On the other hand, we see much demand and untapped opportunity in the market. Common Sense Advisory’s latest research on website globalization found that 60% of the 2,787 sites in our sample — consisting of the most powerful brands and heavily trafficked sites in the world — support two or more languages, while the remainder is monolingual. Across the entire dataset, the average website supports five languages. Organizations that want to reach 80% of the connected world’s economic spending power will have to support at least English, Japanese, German, Spanish, Chinese, French, Italian, Portuguese and Arabic (listed in the order of online economic activity).

Consumers and business buyers alike expect that products, websites, mobile apps and entertainment will be available in their languages. In our 2014 survey of 3,002 consumers in ten countries, we found an unmistakable preference for local-language content across the entire customer experience. Even people proficient in reading English preferred information in their own language over the same content on English-language websites.

Meanwhile, the volume of content created every day steadily increases, and enterprises around the world would like to translate a bigger percentage of it into more languages. Our research shows the most globalized companies translate their websites into 20 or more languages to maximize their marketing reach and economic return, but they are in the minority. Many companies only dream of following the lead of multilingual sites such as Facebook in growing to a billion-plus users.

What does all this mean for providers of language services? More revenue opportunities. Most companies and governments outsource the majority of such work because it’s not among their core competencies to produce translations into dozens of languages on an as-needed basis. Instead, they hand the job off to third parties who have created businesses and optimized their practices to manage this kind of activity.

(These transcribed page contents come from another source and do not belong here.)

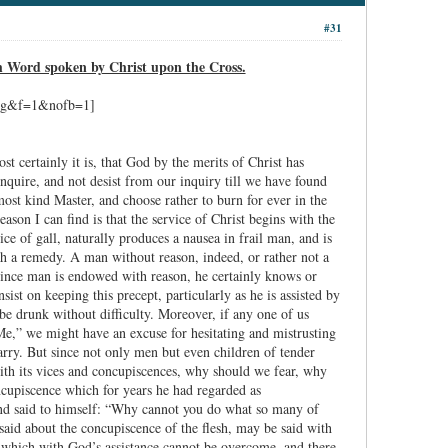
#31
h Word spoken by Christ upon the Cross.
st certainly it is, that God by the merits of Christ has
nquire, and not desist from our inquiry till we have found
ost kind Master, and choose rather to burn for ever in the
ason I can find is that the service of Christ begins with the
lice of gall, naturally produces a nausea in frail man, and is
ch a remedy. A man without reason, indeed, or rather not a
t since man is endowed with reason, he certainly knows or
st on keeping this precept, particularly as he is assisted by
 be drunk without difficulty. Moreover, if any one of us
Me,” we might have an excuse for hesitating and mistrusting
arry. But since not only men but even children of tender
 with its vices and concupiscences, why should we fear, why
ncupiscence which for years he had regarded as
nd said to himself: “Why cannot you do what so many of
said about the concupiscence of the flesh, may be said with
ce which with God’s assistance cannot be overcome, and there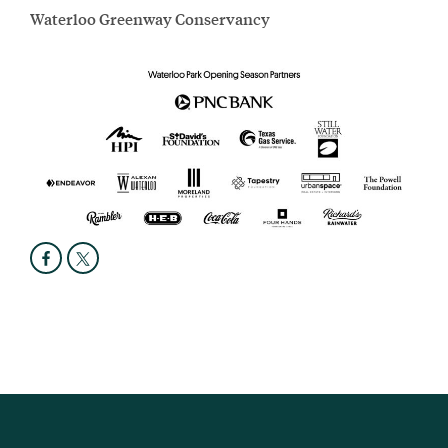
Waterloo Greenway Conservancy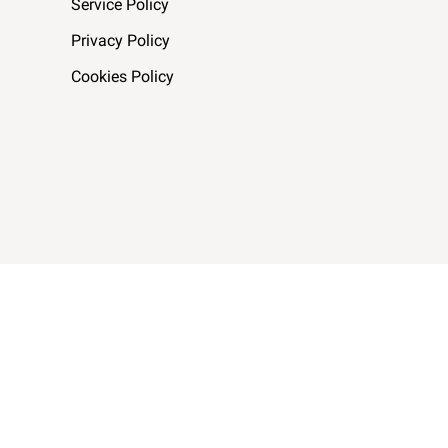
Service Policy
Privacy Policy
Cookies Policy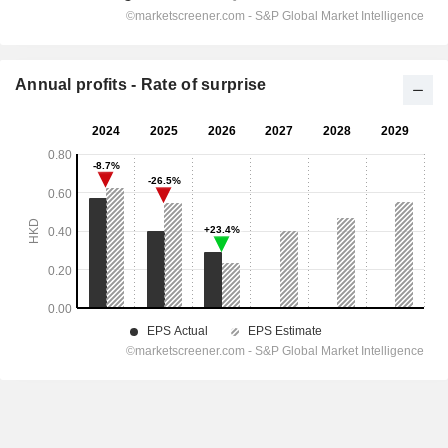
Annual profits - Rate of surprise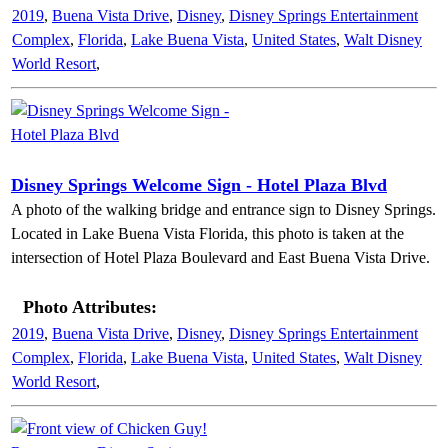
2019
,
Buena Vista Drive
,
Disney
,
Disney Springs Entertainment
Complex
,
Florida
,
Lake Buena Vista
,
United States
,
Walt Disney
World Resort
,
Disney Springs Welcome Sign - Hotel Plaza Blvd
A photo of the walking bridge and entrance sign to Disney Springs.
Located in Lake Buena Vista Florida, this photo is taken at the
intersection of Hotel Plaza Boulevard and East Buena Vista Drive.
Photo Attributes:
2019
,
Buena Vista Drive
,
Disney
,
Disney Springs Entertainment
Complex
,
Florida
,
Lake Buena Vista
,
United States
,
Walt Disney
World Resort
,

These providers have traditionally catered to buyers in localization departments who know what it takes to deliver a good translation. However, these specialists are being joined by new buyers with differing viewpoints and requirements on language purchasing within enterprises. To many of them, translation is a business process to be outsourced. Procurement departments expect low price, accountability and adherence to standard business process outsourcing (BPO) management practices. IT departments want a plug-in utility to “solve” the translation problem. Marketing doesn’t want to exclude any potential buyers, so its goal is to make content automatically appear in the language of the customer.

Successful providers will adopt the practices of a mainstream BPO such as third-party suppliers of IT, financial, or supply chain services. They will become more professional in their dealings with their clients, managing their operations to the same BPO standards as those other corporate functions. They will scale their operations to meet their clients’ need to do more with less, using a mix of low-cost production centers, machine translation, proxy servers and expert systems to increase efficiency and productivity. In all cases, their goal must be to provide clients with the local-language content that their customers expect — and to help them out with the business case.